Convert everything in the items below, from the line that contains "icht zoet en" down to the line that contains "n die combinatie", into a JSON list of strings with one string per line, skipping any blank lines.

** Excerpted records follows **

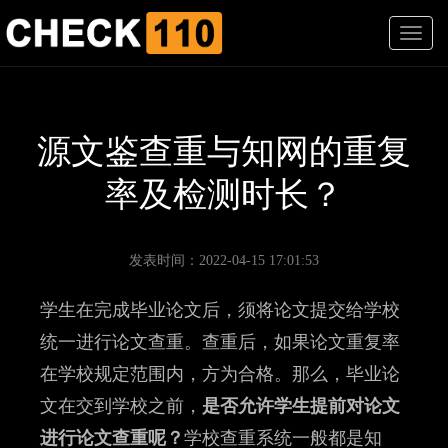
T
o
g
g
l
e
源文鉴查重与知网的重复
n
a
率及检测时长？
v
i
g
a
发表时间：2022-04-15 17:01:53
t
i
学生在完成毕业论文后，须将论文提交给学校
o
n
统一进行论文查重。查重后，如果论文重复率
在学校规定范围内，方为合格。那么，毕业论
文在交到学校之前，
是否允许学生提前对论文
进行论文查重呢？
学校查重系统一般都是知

** End of Excerpted records **
** Excerpted records follows **

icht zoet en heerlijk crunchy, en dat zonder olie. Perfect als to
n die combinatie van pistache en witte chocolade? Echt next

** End of Excerpted records **

*Response to the task*
[
  "icht zoet en heerlijk crunchy, en dat zonder olie. Perfect als to",
  "n die combinatie van pistache en witte chocolade? Echt next"
]